__PROVIDED DATA__:
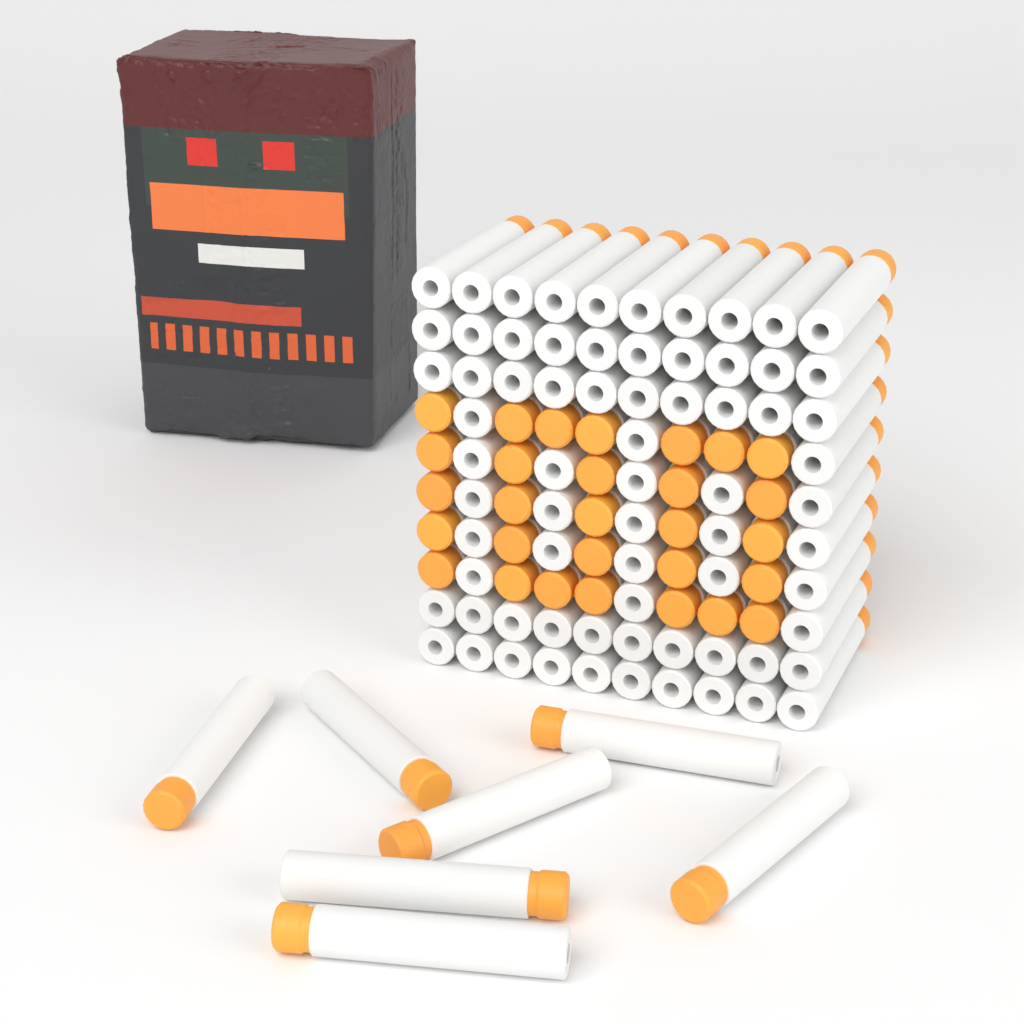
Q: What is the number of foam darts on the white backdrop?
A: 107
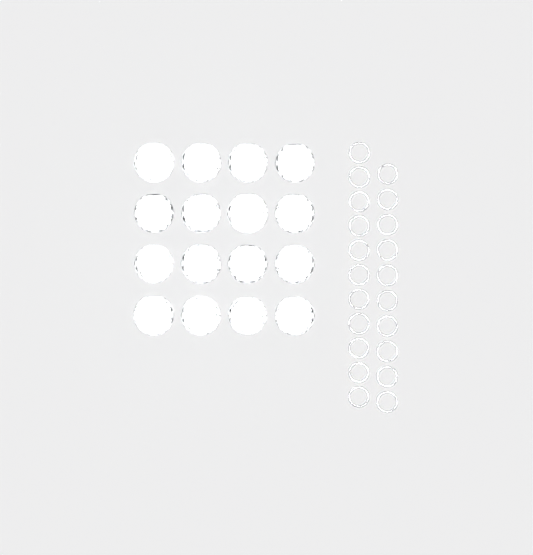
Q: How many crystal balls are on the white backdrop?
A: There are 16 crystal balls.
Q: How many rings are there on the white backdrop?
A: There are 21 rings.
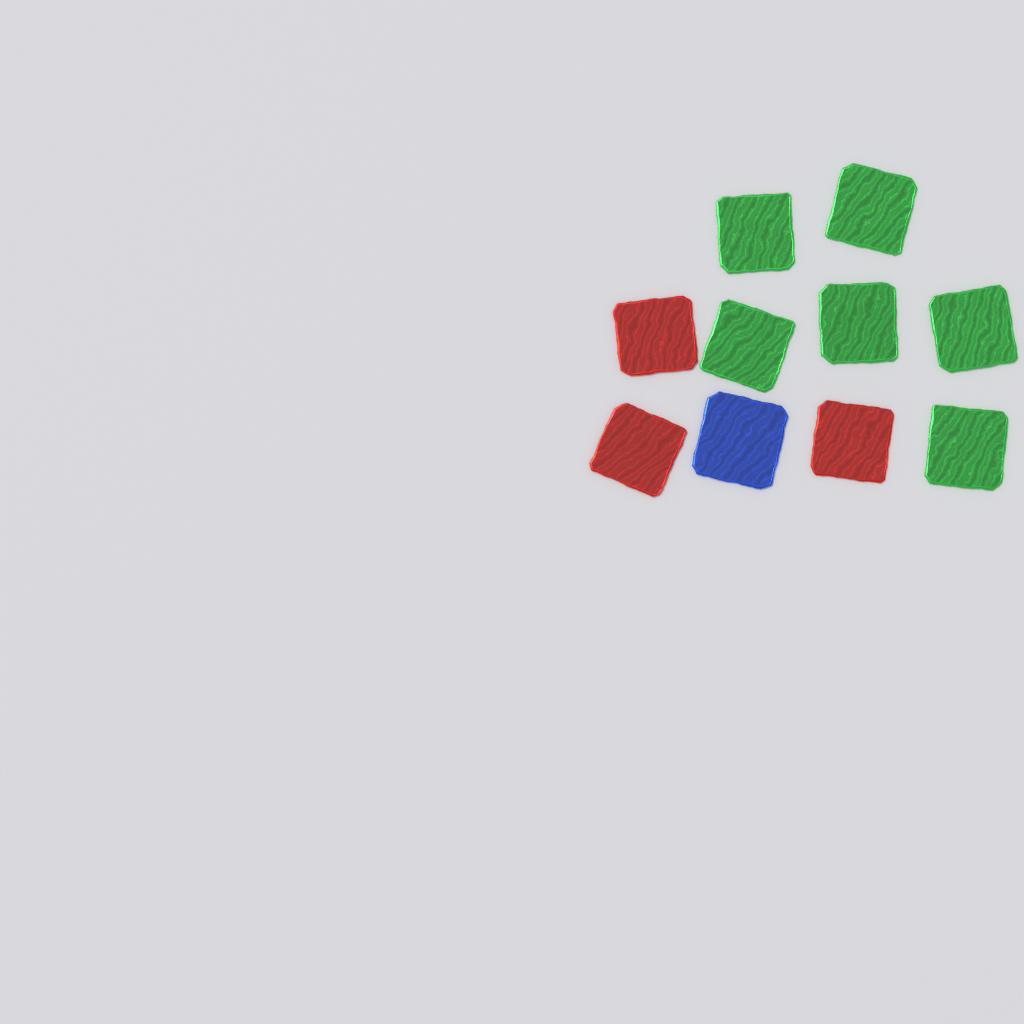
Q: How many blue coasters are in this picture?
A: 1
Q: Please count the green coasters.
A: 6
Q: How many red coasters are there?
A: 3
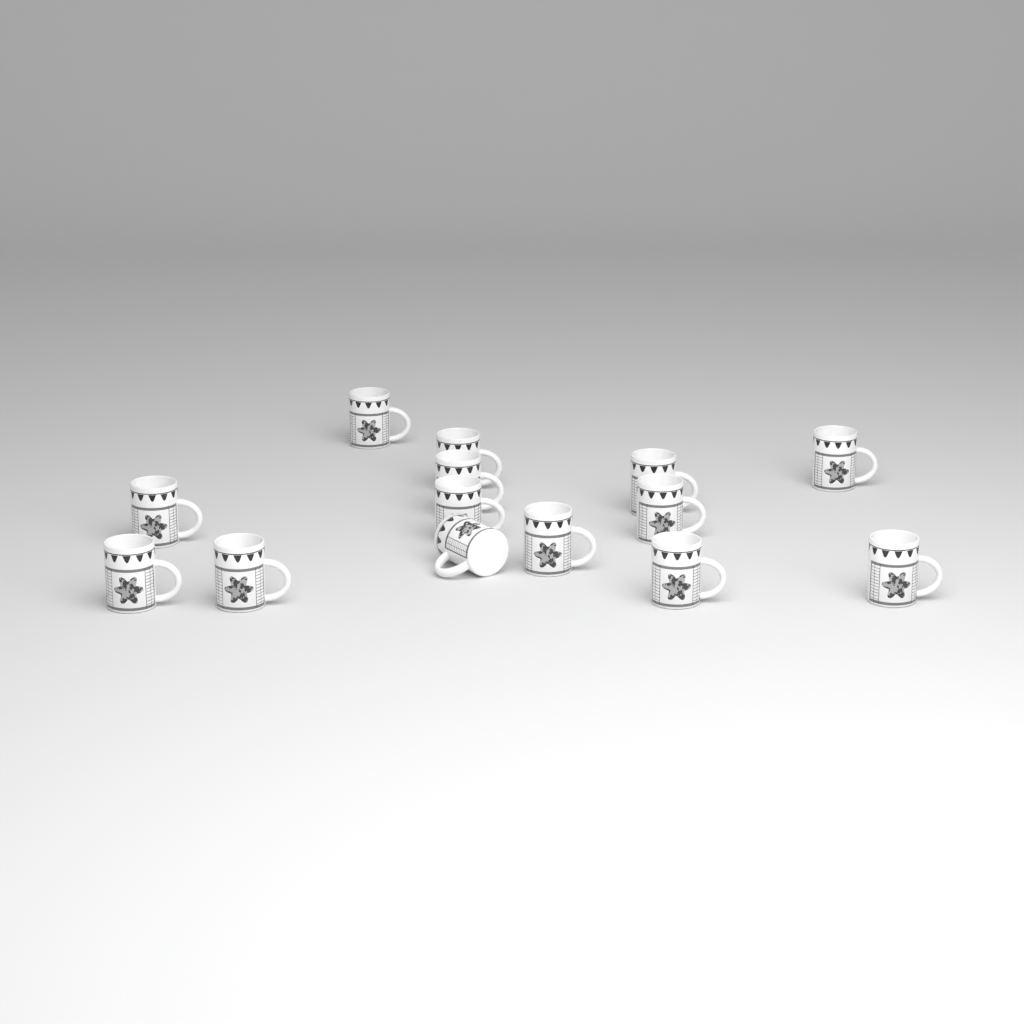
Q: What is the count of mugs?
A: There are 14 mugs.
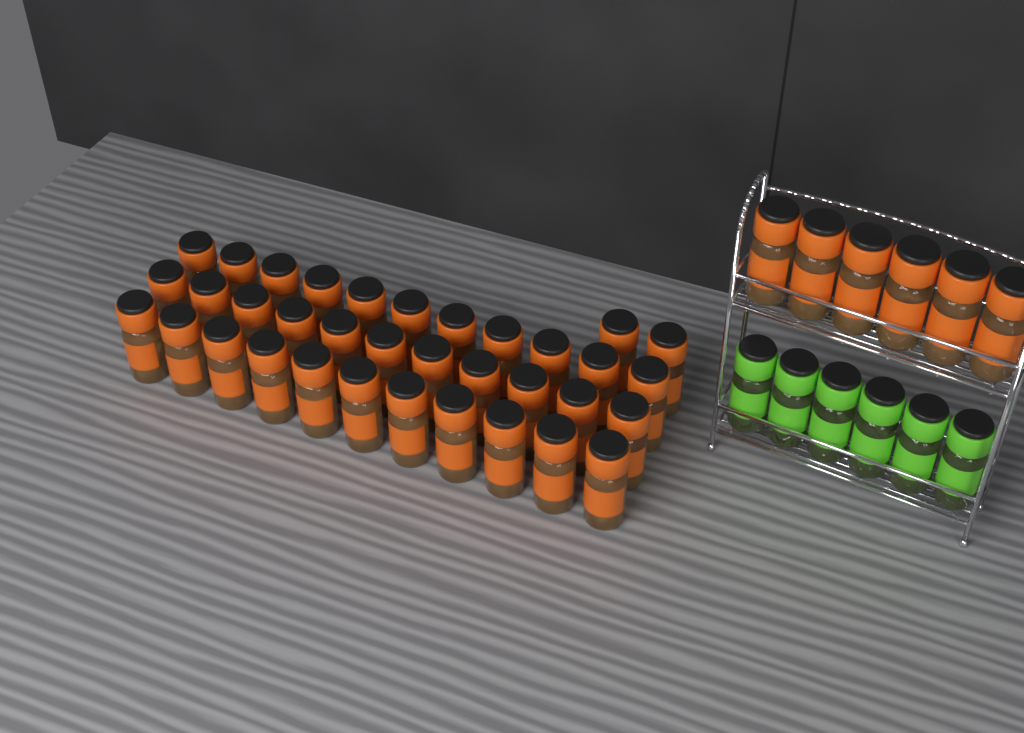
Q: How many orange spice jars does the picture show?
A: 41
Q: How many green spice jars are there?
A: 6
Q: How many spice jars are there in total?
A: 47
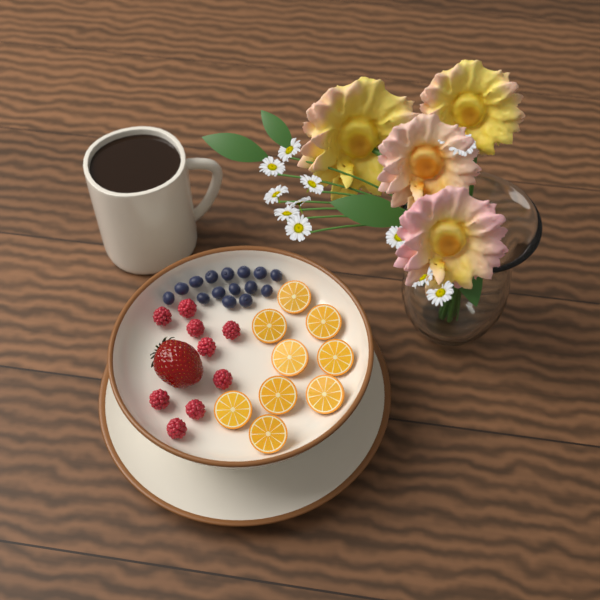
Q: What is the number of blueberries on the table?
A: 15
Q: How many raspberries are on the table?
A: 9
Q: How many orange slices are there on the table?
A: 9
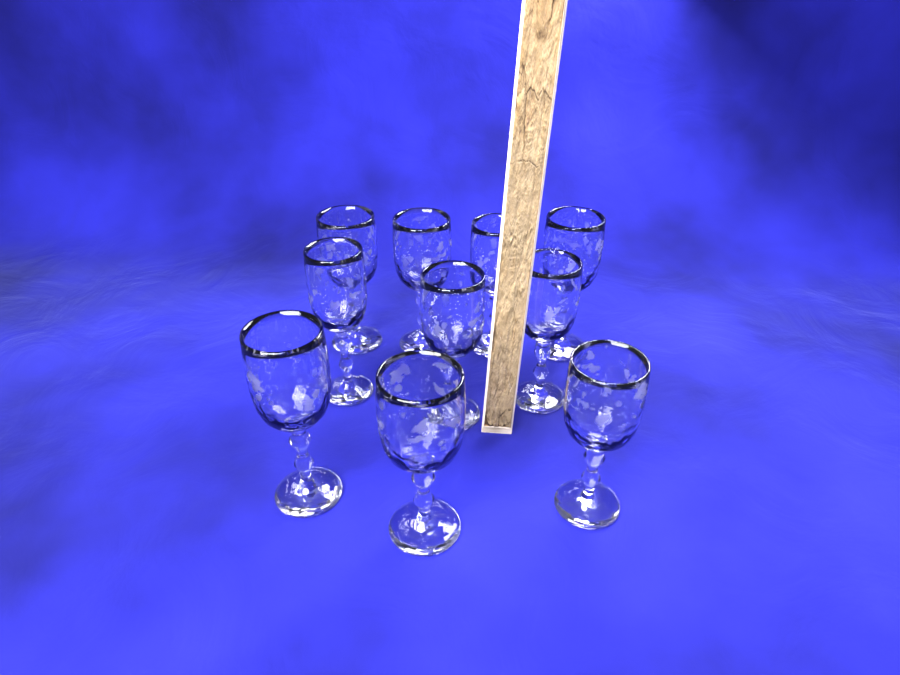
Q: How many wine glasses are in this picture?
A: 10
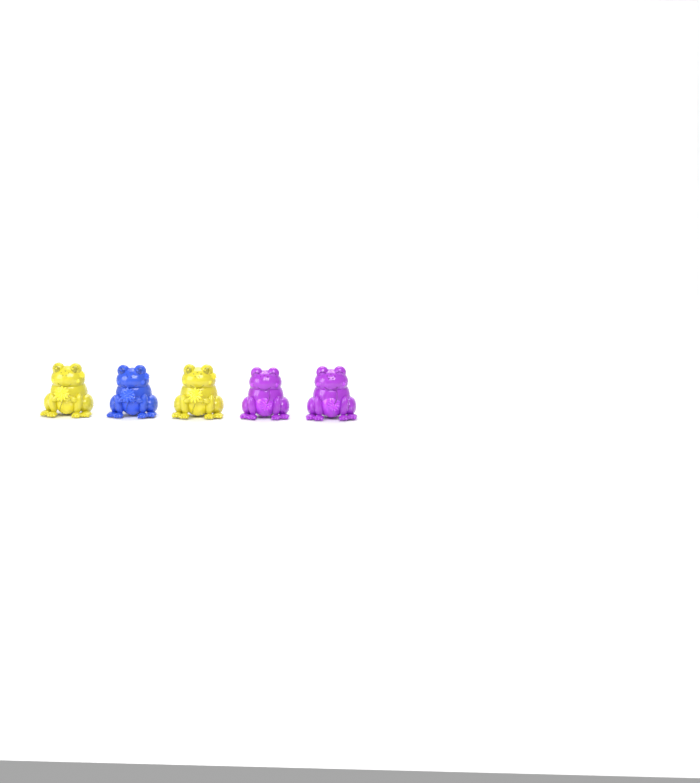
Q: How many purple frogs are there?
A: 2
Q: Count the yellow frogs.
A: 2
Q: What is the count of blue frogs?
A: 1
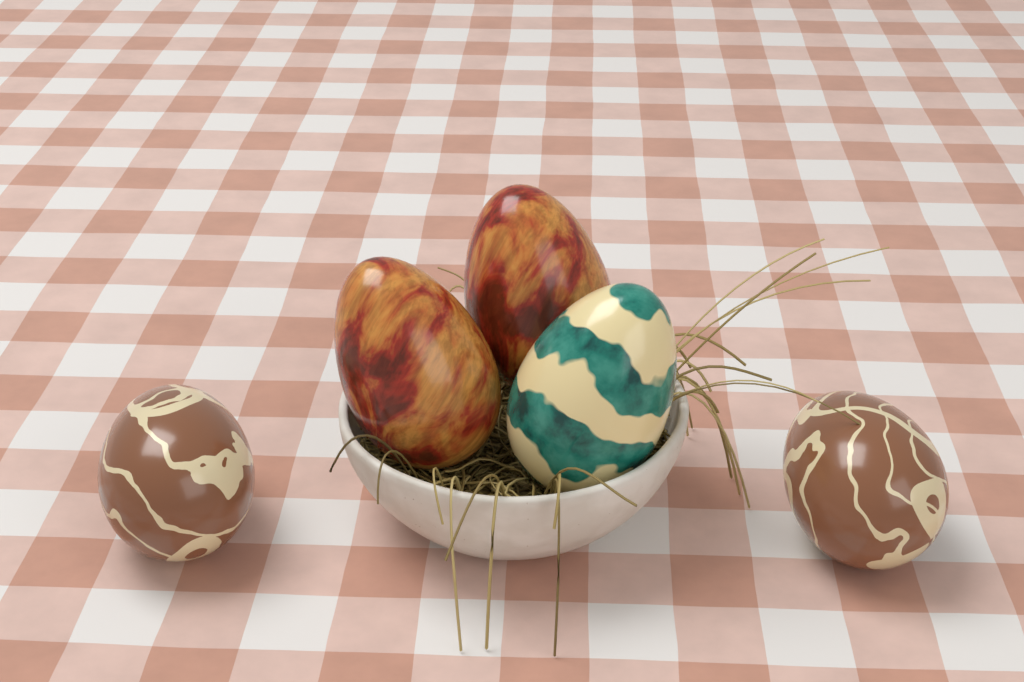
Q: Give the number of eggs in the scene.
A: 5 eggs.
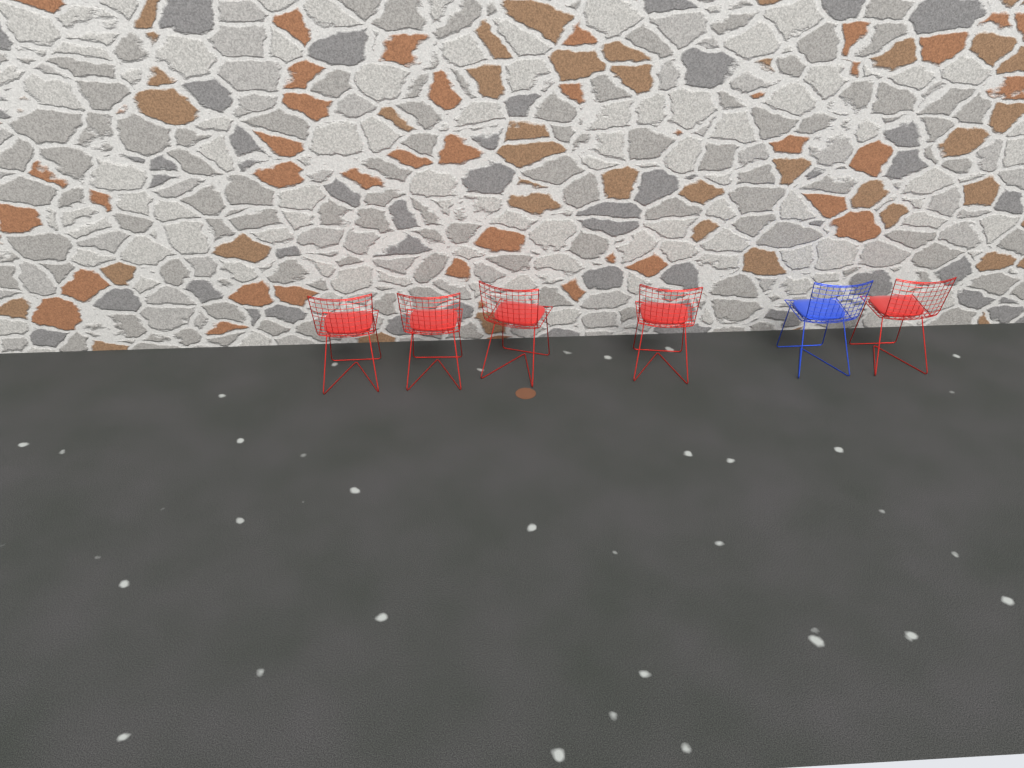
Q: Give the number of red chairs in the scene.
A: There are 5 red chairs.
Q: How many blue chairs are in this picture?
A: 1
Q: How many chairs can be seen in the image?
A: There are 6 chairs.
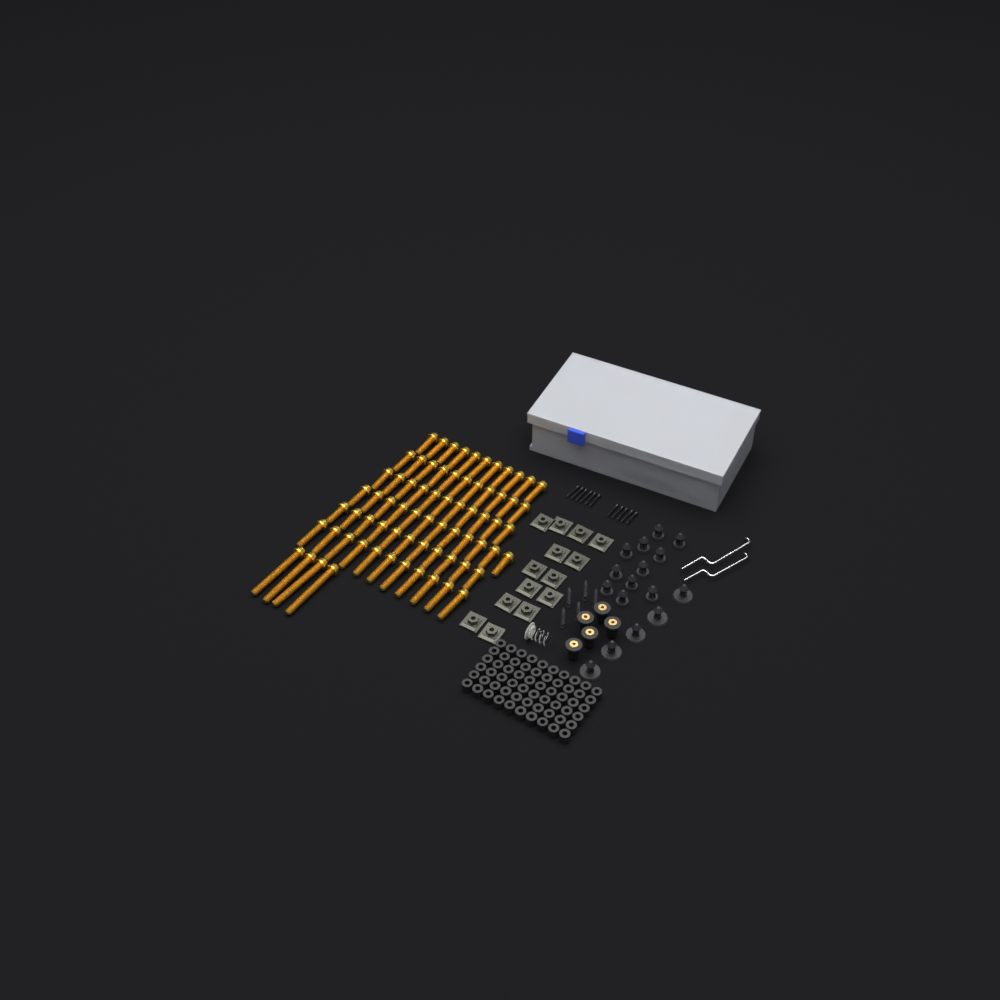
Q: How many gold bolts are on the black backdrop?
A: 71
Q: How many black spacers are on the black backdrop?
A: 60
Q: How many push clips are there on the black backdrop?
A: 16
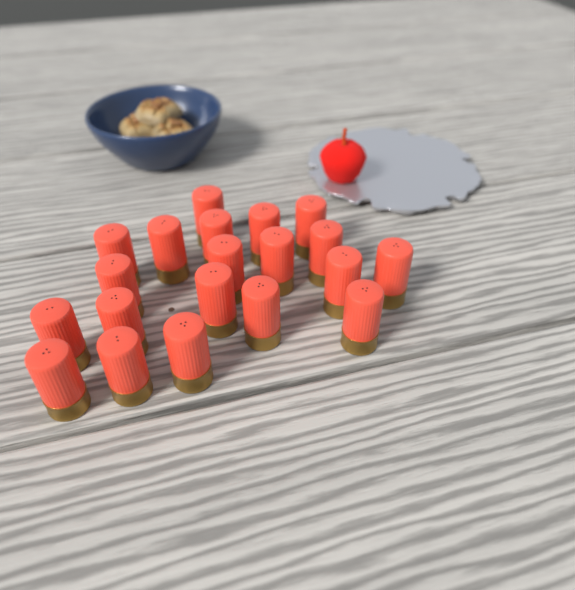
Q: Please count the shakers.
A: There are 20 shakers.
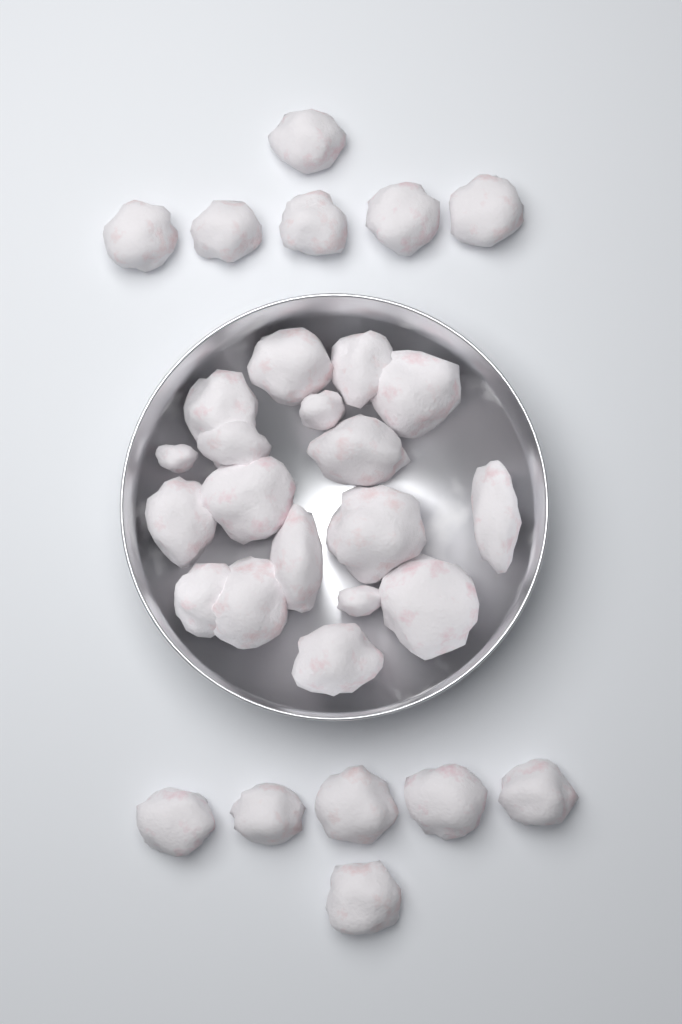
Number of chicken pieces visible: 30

__EXERCISE INSTRUCTIONS__: Can you rewrite all of the material above with "backdrop" replaced by "background" wherever it occurs and every other word kept the same? Leave the pictures out of your answer.

__THE SOLUTION__:
Q: What is the number of foam darts on the white background?
A: 107
Q: How many crystal balls are on the white background?
A: There are 16 crystal balls.
Q: How many rings are there on the white background?
A: There are 21 rings.
Q: How many blue coasters are in this picture?
A: 1
Q: Please count the green coasters.
A: 6
Q: How many red coasters are there?
A: 3
Q: What is the count of mugs?
A: There are 14 mugs.
Q: How many orange spice jars does the picture show?
A: 41
Q: How many green spice jars are there?
A: 6
Q: How many spice jars are there in total?
A: 47
Q: What is the number of blueberries on the table?
A: 15
Q: How many raspberries are on the table?
A: 9
Q: How many orange slices are there on the table?
A: 9
Q: How many wine glasses are in this picture?
A: 10
Q: How many purple frogs are there?
A: 2
Q: Count the yellow frogs.
A: 2
Q: What is the count of blue frogs?
A: 1
Q: Give the number of eggs in the scene.
A: 5 eggs.
Q: Give the number of red chairs in the scene.
A: There are 5 red chairs.
Q: How many blue chairs are in this picture?
A: 1
Q: How many chairs can be seen in the image?
A: There are 6 chairs.
Q: How many gold bolts are on the black background?
A: 71
Q: How many black spacers are on the black background?
A: 60
Q: How many push clips are there on the black background?
A: 16
Q: Please count the shakers.
A: There are 20 shakers.
Number of chicken pieces visible: 30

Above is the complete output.